Once attention has been given to the steps of preparation above, data acquisition is relatively easy.
As the probe head scans through the angle of acquisition to acquire the volume, both the patient and practitioner should move as little as possible (including holding their breath) to minimize movement artifact. This is the only key to acquisition - as little movement as possible.
You may now choose to select a new quality or angle of acquisition and repeat, or change your area of interest altogether and collect another volume.

With the volume acquired and saved either to a network server, local machine, or optical disc, image optimization can take place either with software on the US machine or more commonly on a PC equipped with rendering software such as GE's 4D View.
There are 6 basic rendering algorithms which can be applied to the volume. Any two of these algorithms can be used at one time, and they can be applied in a percentage gradient - so there are infinite possibilities. Each of these algorithms govern how a 2D image is rendered.

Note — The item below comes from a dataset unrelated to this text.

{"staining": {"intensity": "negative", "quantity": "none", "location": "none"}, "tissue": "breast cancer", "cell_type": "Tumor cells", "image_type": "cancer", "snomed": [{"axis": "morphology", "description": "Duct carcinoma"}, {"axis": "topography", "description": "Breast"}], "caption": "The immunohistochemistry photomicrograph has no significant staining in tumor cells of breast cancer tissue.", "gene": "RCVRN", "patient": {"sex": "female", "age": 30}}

The software passes a virtual ray through the 3D volume of data at the user defined plane of intersection or render view direction, and as the "ray" passes through a 3D voxel of data, a 2D pixel is recorded for the reconstructed 2D image. The color (or level of gray) and opacity of this pixel is defined by the rendering algorithm or combination of rendering algorithms used:
   1. Surface texture - The first gray area above the selected threshhold which is encountered beyond a hypoechoic area (such as amniotic fluid or fluid in a cyst or saline in the uterine cavity) is rendered so that the surface of a structure interfacing with the hypoechoic area is rendered.

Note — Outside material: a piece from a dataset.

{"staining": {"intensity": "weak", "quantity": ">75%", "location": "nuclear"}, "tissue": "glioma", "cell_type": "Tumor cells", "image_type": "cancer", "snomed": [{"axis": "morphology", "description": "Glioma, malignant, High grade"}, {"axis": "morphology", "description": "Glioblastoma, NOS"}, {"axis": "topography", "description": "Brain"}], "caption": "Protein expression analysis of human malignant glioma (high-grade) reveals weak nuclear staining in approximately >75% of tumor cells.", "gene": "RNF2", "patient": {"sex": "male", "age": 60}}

   2. Surface smooth - Similar to surface texture, but the gray values of adjacent pixels are averaged to create a smoother image.
   3. X-ray mode - The gray values in all of the voxels the ray passes through are averaged together to determine the resulting gray value of the pixel.
   4. Gradient/Light mode - The gray values rendered are based upon the distance of the pixel from the rendering starting point, so that close structures are brighter gray than far away structures.
   5. Transparency maximum - The highest valued gray along the ray is displayed in the pixel.
   6. Transparence minimum - The lowest valued gray along the ray is displayed in the pixel.
A newer technique being employed is called volume inversion which dislays cystic structures as echogenic and the grayscale areas become transparent. This has the benefit of allowing all cystic areas, such follicular cysts, to be seen at once by making the  solid areas transparent. This would also allow a hydrosalpinx, for example, to be seen in one view, regardless of its tortuosity, and aids greatly in the diagnosis of cystic structures. This mode could also be used with SIS to create a 3D view of the distended uterine cavity.

Moving through the volume of data is done through translation or rotation.
Translation means to move through one plane layer by layer of slice by slice.
Rotation is to move through a plane angularly along any of the axises through the volume.
Point Correlation is used to rotate around a fixed point, usually a yellow dot, in all of the planes. Thus, if the correlation dot is placed at the focus of anatomy under investigation it should produce the best 3D image.
Unnecessary data or images obstructing the view of the desired anatomy can be removed with a feature called Magic Cut or the Electronic Scalpel. This allows this user to cut away noncontributory data from the volume and clean up the image.